Опубликовано в журнале Знамя, номер 8, 2007
Выбор жюри премии “Поэт” застал меня врасплох и поверг в смятение, и я заранее извиняюсь за сумбур вместо музыки. Да и что я могу сказать, как там, urbi et orbi?
Каждый пишущий сам, как известно, небольшая суверенная держава со своими законами. Когда-то, в своей юности работая в журнале с аналогичным названием, я получил письмо со стихами от одного старшеклассника, начинавшееся так: “Я очень люблю свою родину, особенно ее размеры”. Фраза эта быстро разошлась в наших кругах, потом забылась, прошли годы, и страна стала другой, и размеры не прежние, как после Брестского мира или Ивана III, а вот поди ж ты, вспомнилась, и я, скорее сочувствуя тому душераздирающему признанию, подумал: а не пора ли осознать, что жизнеспособность и достоинство все-таки в чем-то другом, менее насущном, но более, быть может, прочном, например, в идеализме и поэзии. Это тем очевиднее, что малые носители суверенитета, пишущая братия, тоже порядком потеряв и потерпев за эти годы в своем статусе, не считая естественной убыли и ущерба, устояли, грубо говоря, в своих границах, приобретя бо┬льшую независимость, внешнюю свободу, новый опыт, наконец.

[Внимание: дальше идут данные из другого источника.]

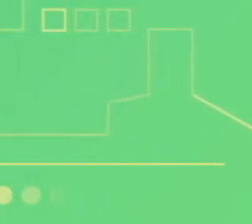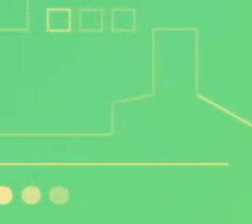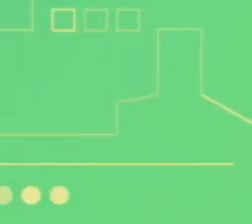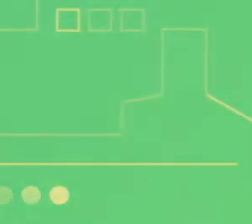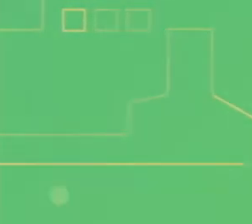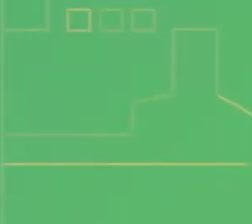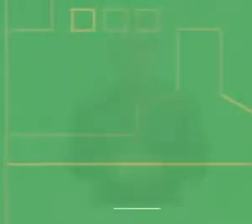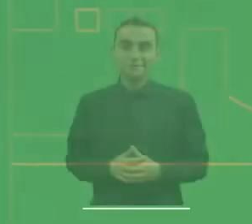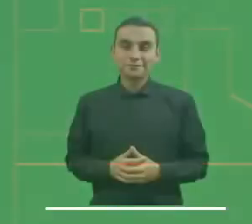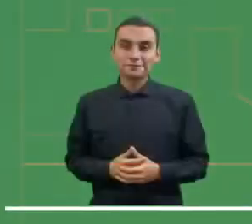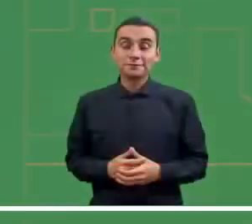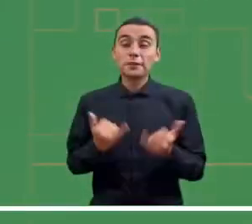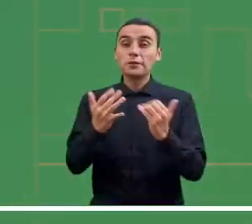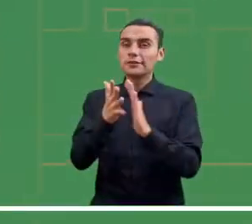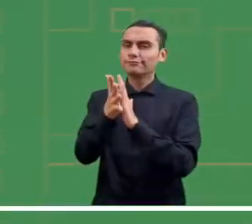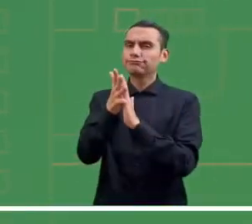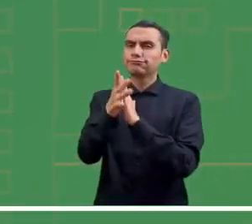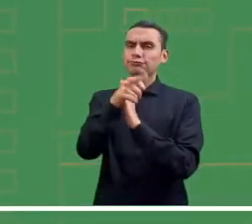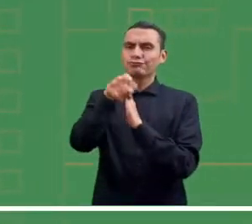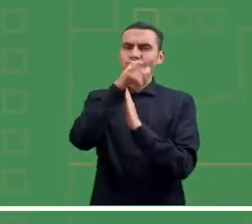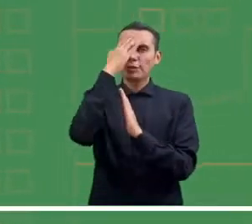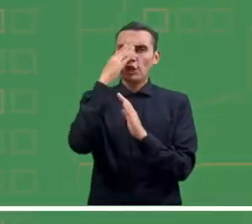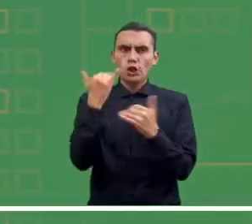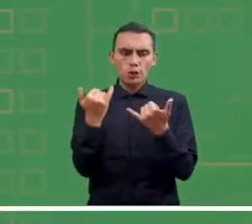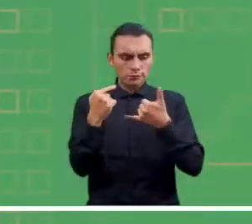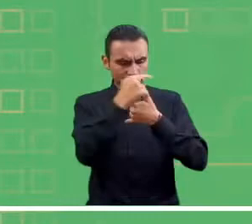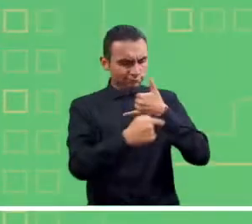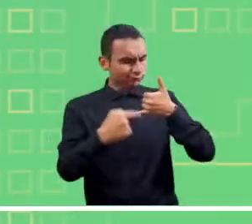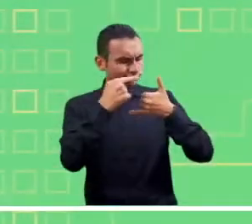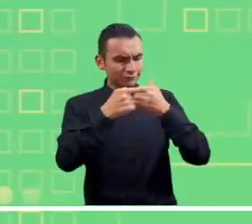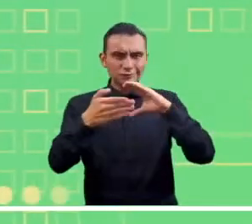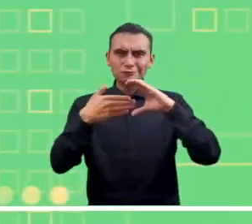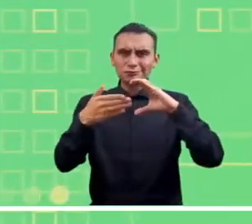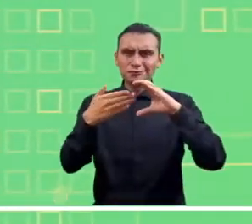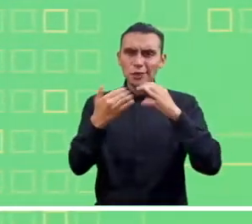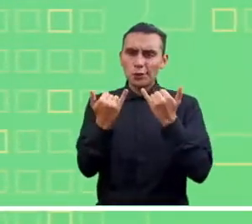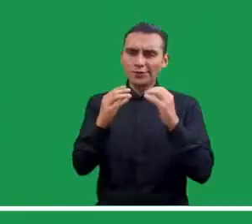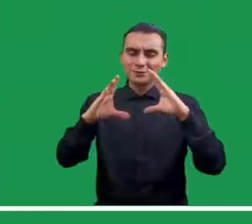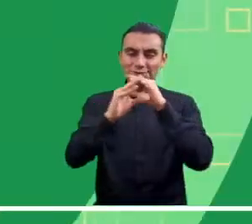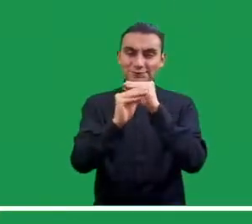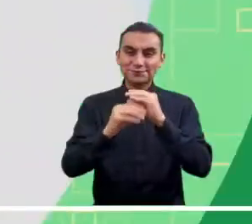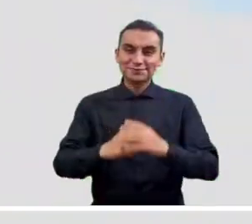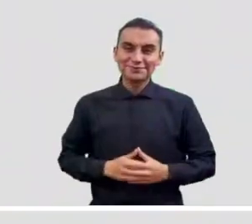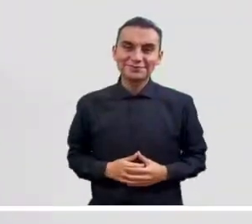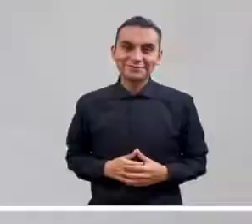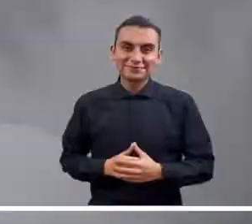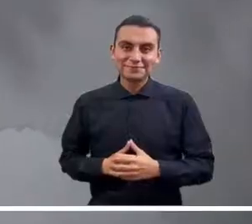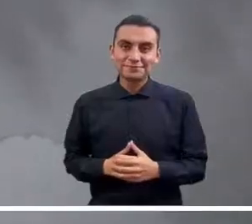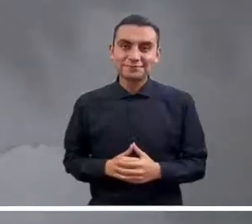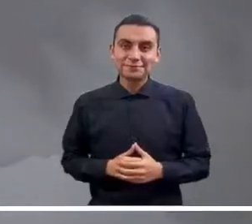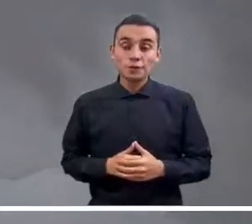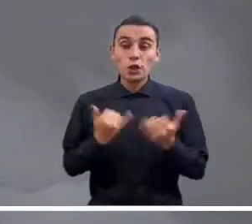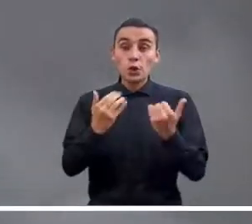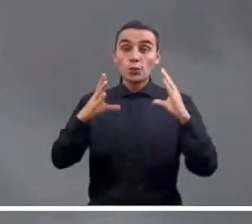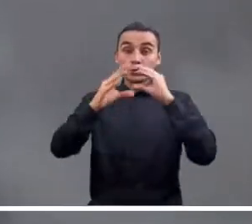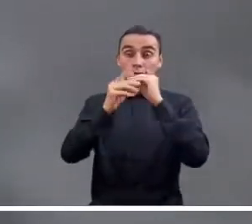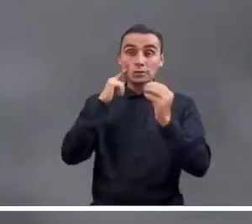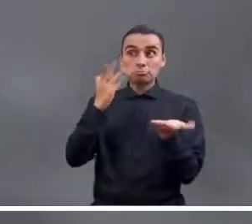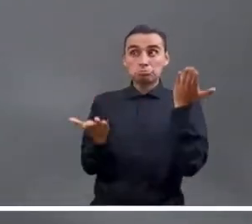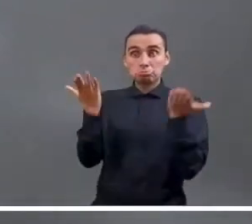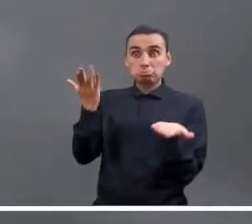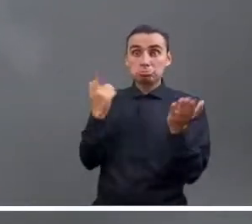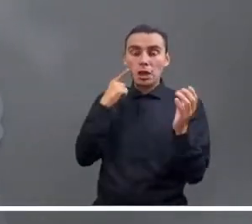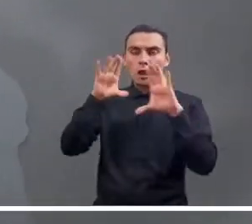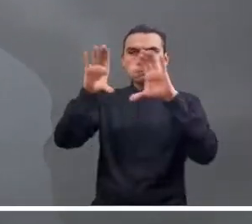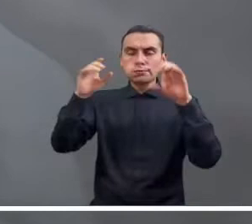A continuación, los invitamos a conocer las condiciones meteorológicas para la noche de hoy. Una noche entre ligera y parcialmente nublada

Рожденный под знаком Рыб, плывущих навстречу друг другу в противоположные стороны, я привык смотреть на предмет, ища в нем и другую, скрытую от глаз половину, и возможно по этой причине всегда опасался сугубой определенности в вещах заведомо амбивалентных, особенно там, где попахивает идеологией. Эта двойственность ви┬дения, вернее сказать, целостность, и есть, мне кажется, основная черта любого художественного текста, поэтического в особенности, и внутреннее зрение — единственный орган, дающий возможность ее носителю ориентироваться в пространстве, пребывая вещью в себе. Вырванный из своих пресловутых бездн, он теряет идентичность, как — прошу прощения за избитый образ — рыба, извлеченная из среды своего обитания. Особенно мучительно видеть, когда он делает это по собственной воле, как случилось со многими, к сожалению, в том числе великими, поэтами и властителями дум, соблазненными дополнительным ресурсом своего влияния. Начнешь перебирать в уме — и диву даешься. Ну хорошо, возможно, русский человек и был рожден для чего-то необыкновенного, тут ответы разные: негативный у Чаадаева, мессианский у Достоевского, но как он потерпел от своей всемирной отзывчивости, если она была, и что учинил с самим собой, своим прошлым и будущим, — нам ли не знать. А другой наш пророк, которому стали те┬сны рамки художества, искавший личного, не принимавший общего, претендуя на универсальное — очень русский случай, — не он ли и послужил тараном и взорвал тот мiр, о котором так пекся? А “сын гармонии” с его рассуждениями о породе, идущей на смену другой, о музыке революции и сгоревший в непонятной болезни то ли от этой самой музыки и породы, то ли от удушья и глухоты, успев услышать не ответный звон щита, а револьверный лай? Что ж, матрос Железняк соловьевых не читал, греческих мифов и римского права не нюхал. Да и сам певец револьверного лая с его приказами по армии искусств… Вот уж где бездна бездну окликает…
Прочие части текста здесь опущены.